The Jew shrugged his shoulders, waving his hands to and fro in the air.
“Then he disappeared. I saw him a few days before he went, and he gave me the instructions I have repeated to you for anybody who should come asking for him.”
“But didn’t he tell you where he was going?”
“He didn’t even tell me he was going, Herr. He just vanished.”
“When was this?”
“Somewhere about the first week in July ... it was the week of the bad news from France.”
The message was dated July 1st, I remembered.
“I have a good set of Swedish papers,” the Jew continued, “very respectable timber merchant ... with those one could live in the best hotels and no one say a word. Or Hungarian papers, a party rejected medically ... very safe those, but perhaps the gentleman doesn’t speak Hungarian. That would be essential.”

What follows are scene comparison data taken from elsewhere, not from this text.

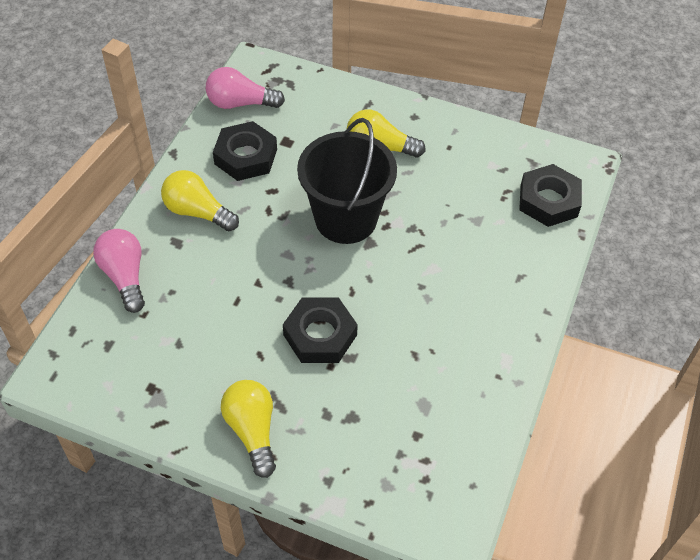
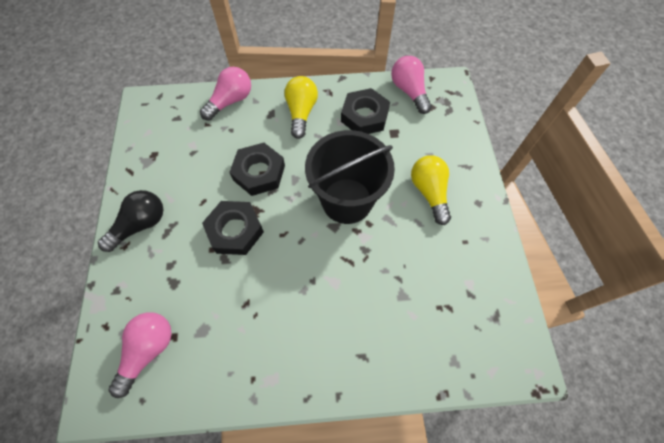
camera: 65 degrees right, 10 degrees up
(252, 431) = (140, 225): yellow light bulb -> black light bulb
(420, 464) = (148, 350): none -> pink light bulb
(548, 200) = (461, 348): black nut -> black nut (259, 172)

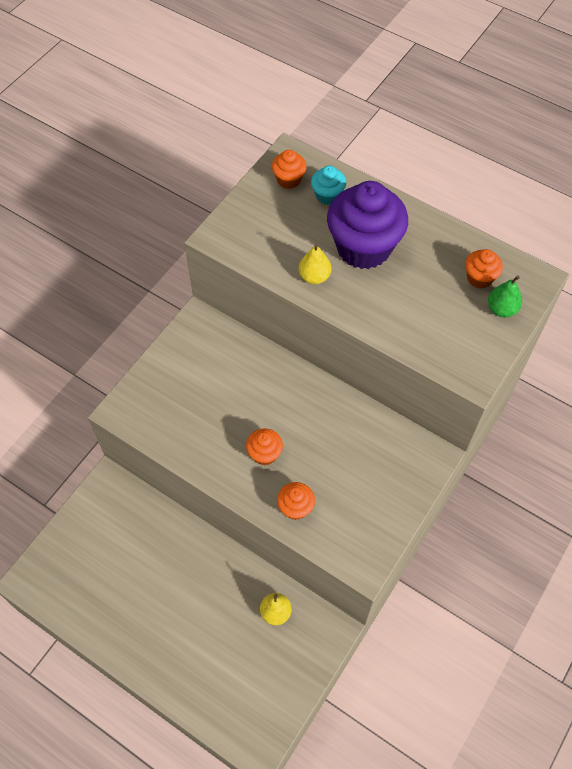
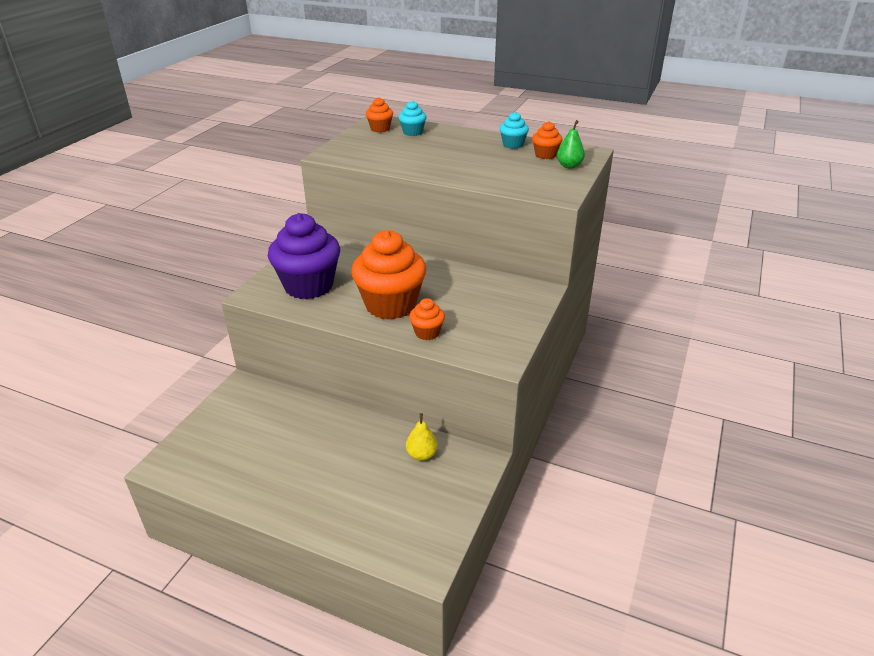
camera: 10 degrees left, 25 degrees down
(264, 454) = (390, 305): orange cupcake -> orange cupcake, size x2.17
(314, 277) = (413, 165): yellow pear -> none
(363, 247) = (448, 150): purple cupcake -> purple cupcake (309, 286)
(445, 246) = (513, 145): none -> turquoise cupcake

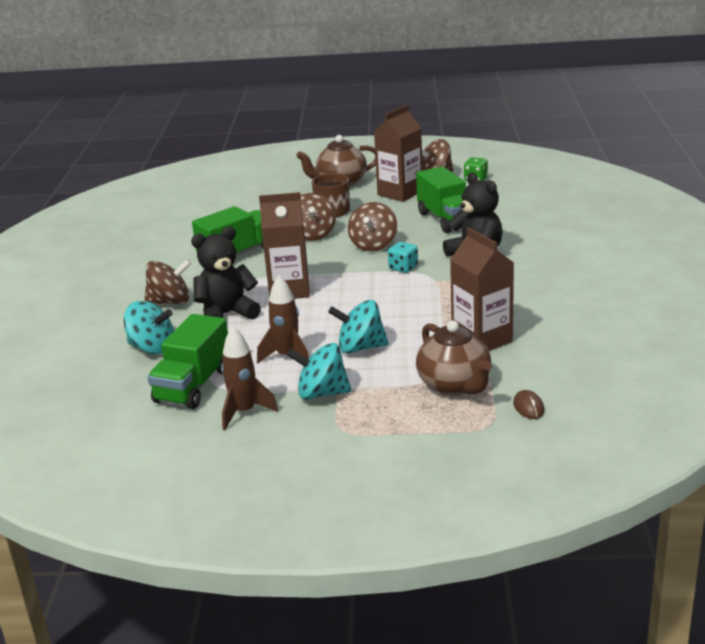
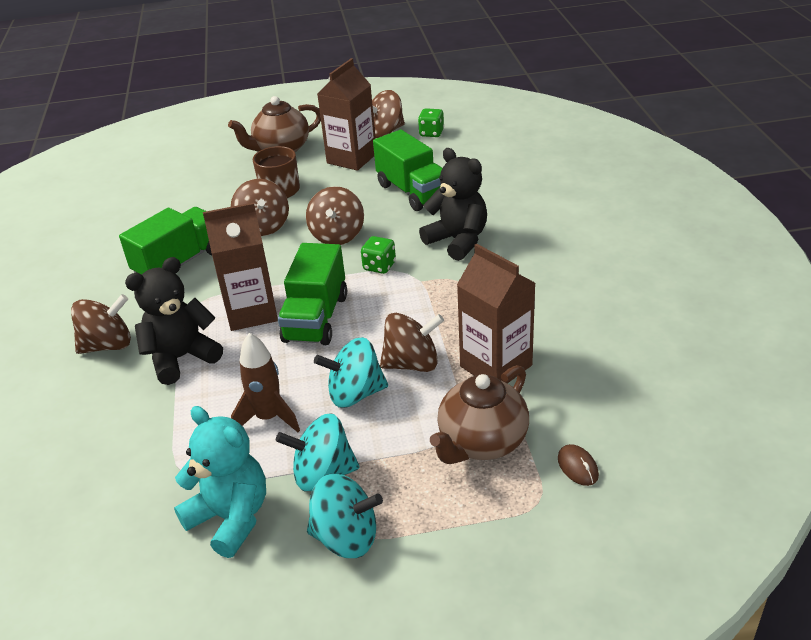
camera: 10 degrees left, 10 degrees up
(152, 348) = (96, 422): turquoise spinning top -> turquoise spinning top (346, 537)
(193, 386) = (158, 480): green truck -> green truck (316, 318)
(244, 412) = (231, 518): brown rocket -> turquoise teddy bear
(403, 268) = (379, 266): turquoise dice -> green dice
(412, 333) = (412, 363): none -> brown spinning top
(455, 385) = (481, 442): brown teapot -> brown teapot turned 75 degrees clockwise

“I am in the same case as my brother,” I said, “I must disappear.”
“Not a deserter, Herr?” The Jew cringed at the word.
“Yes,” I said. “After all, why not?”
“I daren’t do this kind of business any more, my dear sir, I really daren’t! They are making it too dangerous.”
“Come, come!” I said, “you were boasting just now that you could smooth out any difficulties. You can produce me a very satisfactory passport from somewhere, I am sure!”
“Passport! Out of the question, my dear sir! Let once one of my passports go wrong and I am ruined. Oh, no! no passports where deserters are concerned! I don’t like the business ... it’s not safe! At the beginning of the war ... ah! that was different! Oi, oi, but they ran from the Yser and from Ypres! Oi, oi, and from Verdun! But now the police are more watchful. No! It is not worth it! It would cost you too much money, besides.”
I thought the miserable cur was trying to raise the price on me, but I was mistaken. He was frightened: the business was genuinely distasteful to him.
I tried, as a final attempt to persuade him, an old trick: I showed him my money. He wavered at once, and, after many objections, protesting to the last, he left the room. He returned with a handful of filthy papers.
“I oughtn’t to do it; I know I shall rue it; but you have overpersuaded me and I liked Herr Eichenholz, a noble gentleman and free with his money—see here, the papers of a waiter, Julius Zimmermann, called up with the Landwehr but discharged medically unfit, military pay-book and permis de sejour for fifteen days. These papers are only a guarantee in case you come across the police: no questions will be asked where I shall send you.”